Ten police and their driver were killed in India's central Chhattisgarh state Wednesday when their vehicle hit an improvised explosive device, an attack police blamed on Maoist rebels.
India's long-running Maoist insurgency began in the 1960s and has cost thousands of lives in the decades since, although violence has died down considerably in recent years.
Wednesday's deaths were the worst casualties for security forces in more than two years and claimed the lives of police reservists returning from a mission to investigate rebel movements in remote Dantewnda district.
No rebel group has claimed responsibility for the attack so far.
India has deployed tens of thousands of forces to battle the rebels across the insurgent-dominated region known as the "Red Corridor", which stretches across several central, southern and eastern states.
Naxal groups say they are fighting for rural people and the poor.

Assignment 1:
List the kinds of states that the report on the Chhattisgarh attack says the "Red Corridor" stretches across.
Assignment 2:
Write the next few sentences of the news report on the Chhattisgarh bombing, beginning after its final sentence.

Dataset:

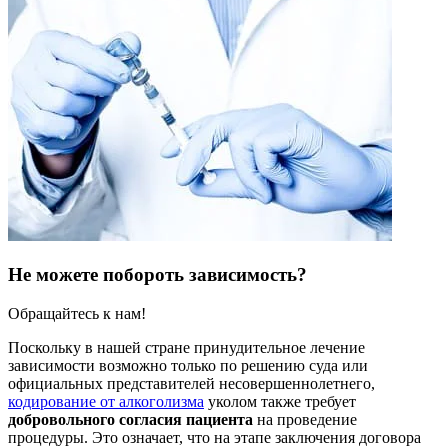
Не можете побороть зависимость?
Обращайтесь к нам!
Поскольку в нашей стране принудительное лечение
зависимости возможно только по решению суда или
официальных представителей несовершеннолетнего,
кодирование от алкоголизма
уколом также требует
добровольного согласия пациента
на проведение
процедуры. Это означает, что на этапе заключения договора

Task output 1:
central, southern, eastern

Task output 2:
They are believed to be present in more than 10 states across India but are most active in remote parts of the country's interior.
Their strongholds are in areas where much of the population remains mired in poverty and lacks access to critical services.
Delhi has also pumped millions of dollars into infrastructure development in the remote areas dominated by tribal communities, and claims to have confined the armed insurgency to 53 districts in 2020, down from 96 in 2010.
Twenty-two police and paramilitaries were killed in a gun battle with the far-left guerrillas in 2021.